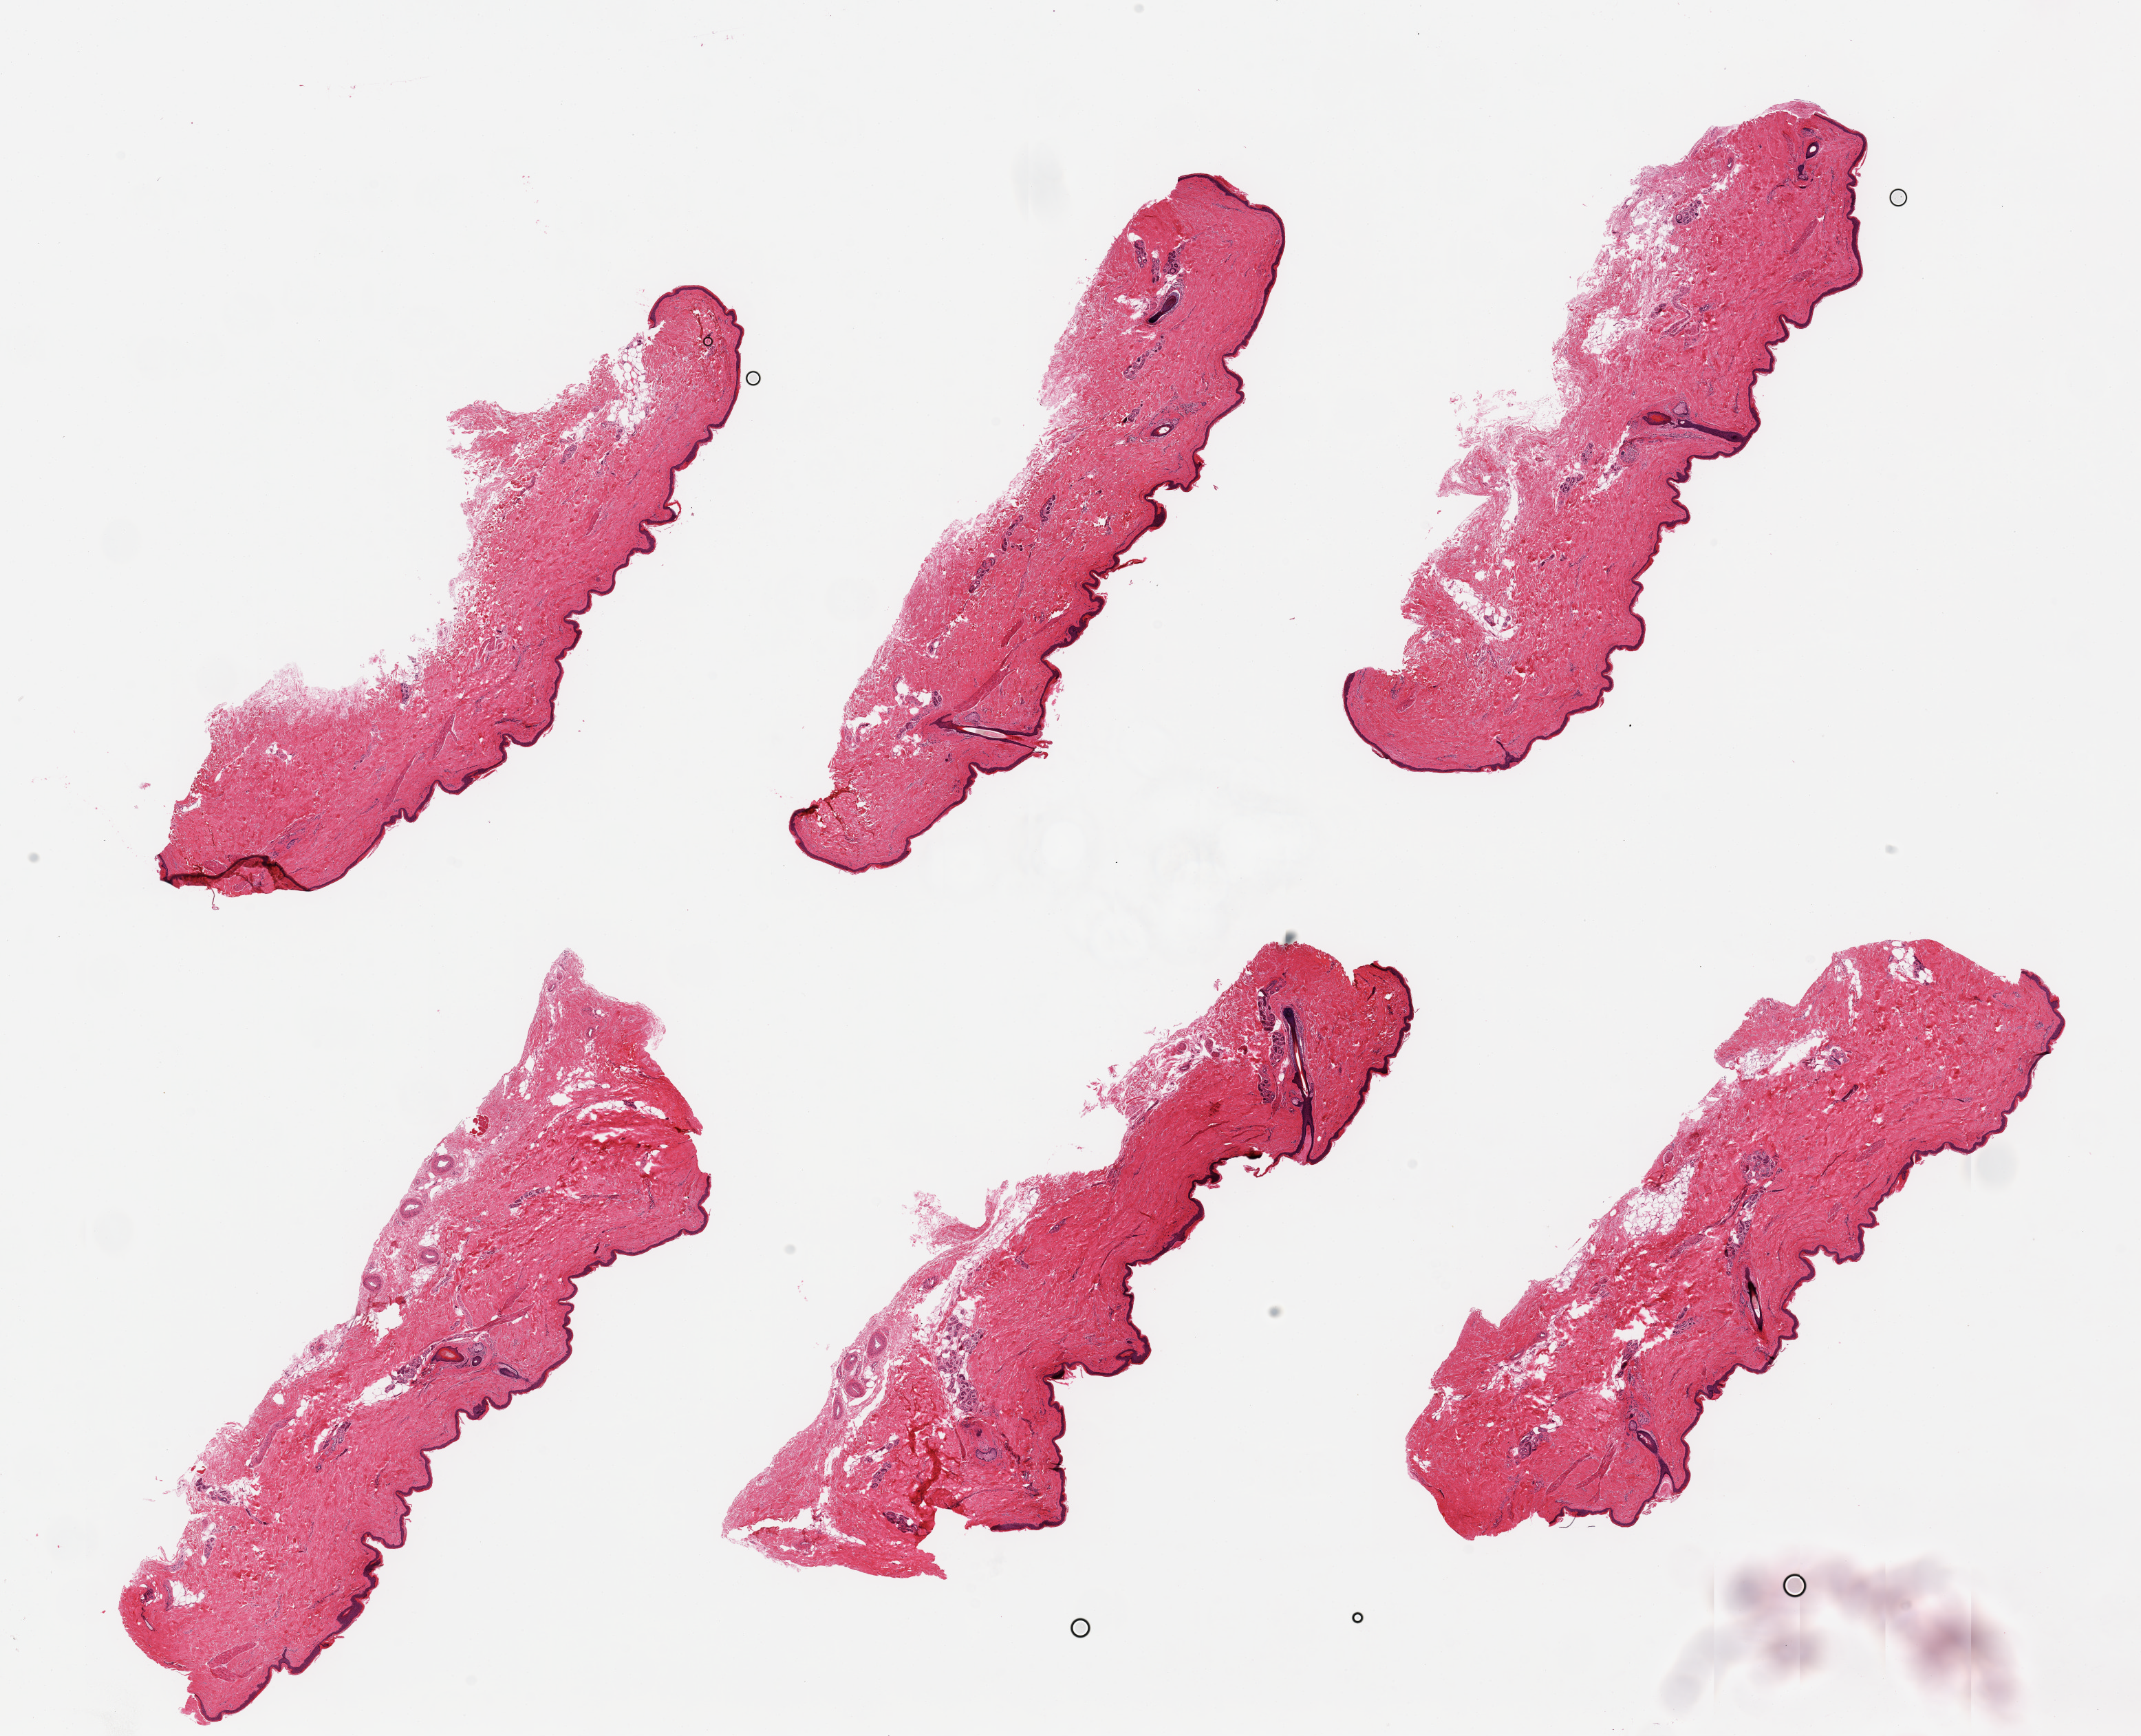
Digitized H&E-stained section, whole scanned area (about 24.6 x 20.0 mm, acquisition: 20x scan) shown as a low-resolution overview. PAXgene-fixed, paraffin-embedded tissue. Sampled site (target tissue): skin of lower leg. Donor tissue sample. Donor sex: male.
Review note (as recorded): 6 pieces, minimal dermal fat; squamous epithelium is ~40-45 microns.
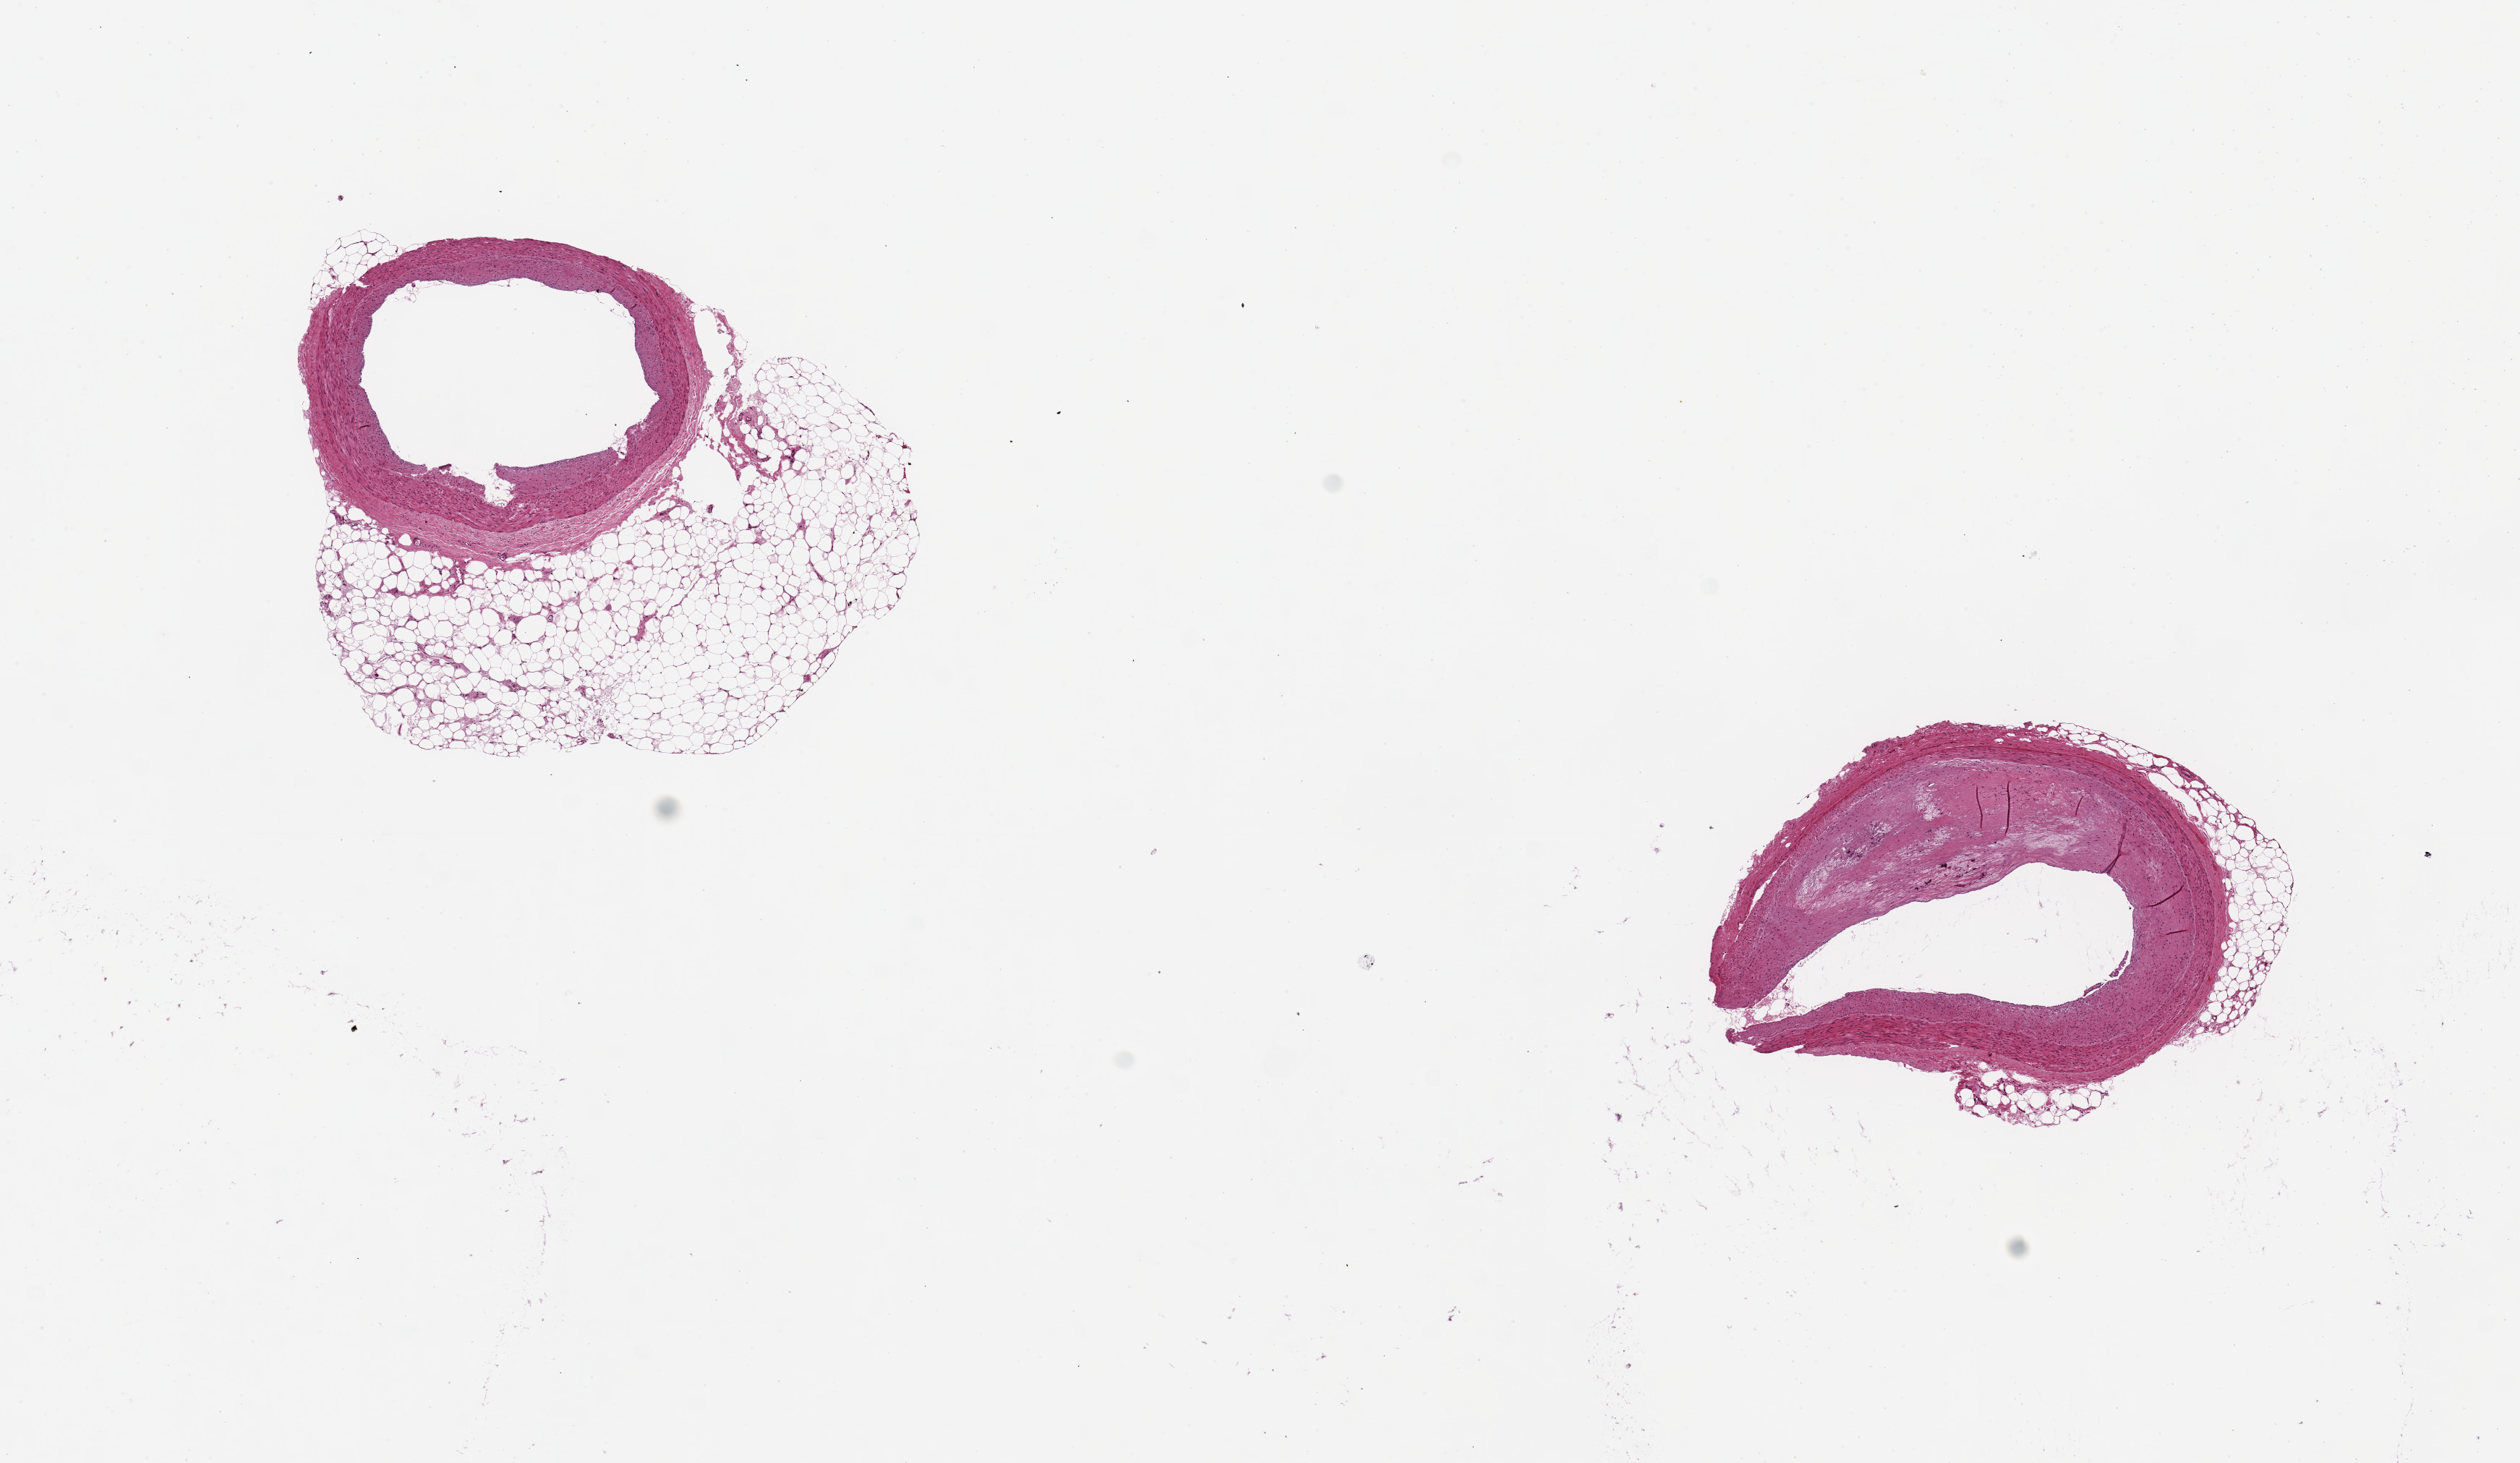
Digitized haematoxylin and eosin-stained section, a low-resolution overview of the entire scanned area, about 13.8 x 8.0 mm (from a 20x scan), PAXgene-fixed paraffin-embedded (PFPE) section, target tissue: coronary artery, tissue donor sample.
• reviewer comment on this tissue sample: 2 pieces, 4x3 & 3x2mm; up to 7mm layer atherosis, focally calcified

§ **Exercise aim**: Your task is to set down each line above verbatim while excluding the pictures.

§ **Answer to this problem**:
Digitized H&E-stained section, whole scanned area (about 24.6 x 20.0 mm, acquisition: 20x scan) shown as a low-resolution overview. PAXgene-fixed, paraffin-embedded tissue. Sampled site (target tissue): skin of lower leg. Donor tissue sample. Donor sex: male.
Review note (as recorded): 6 pieces, minimal dermal fat; squamous epithelium is ~40-45 microns.
Digitized haematoxylin and eosin-stained section, a low-resolution overview of the entire scanned area, about 13.8 x 8.0 mm (from a 20x scan), PAXgene-fixed paraffin-embedded (PFPE) section, target tissue: coronary artery, tissue donor sample.
• reviewer comment on this tissue sample: 2 pieces, 4x3 & 3x2mm; up to 7mm layer atherosis, focally calcified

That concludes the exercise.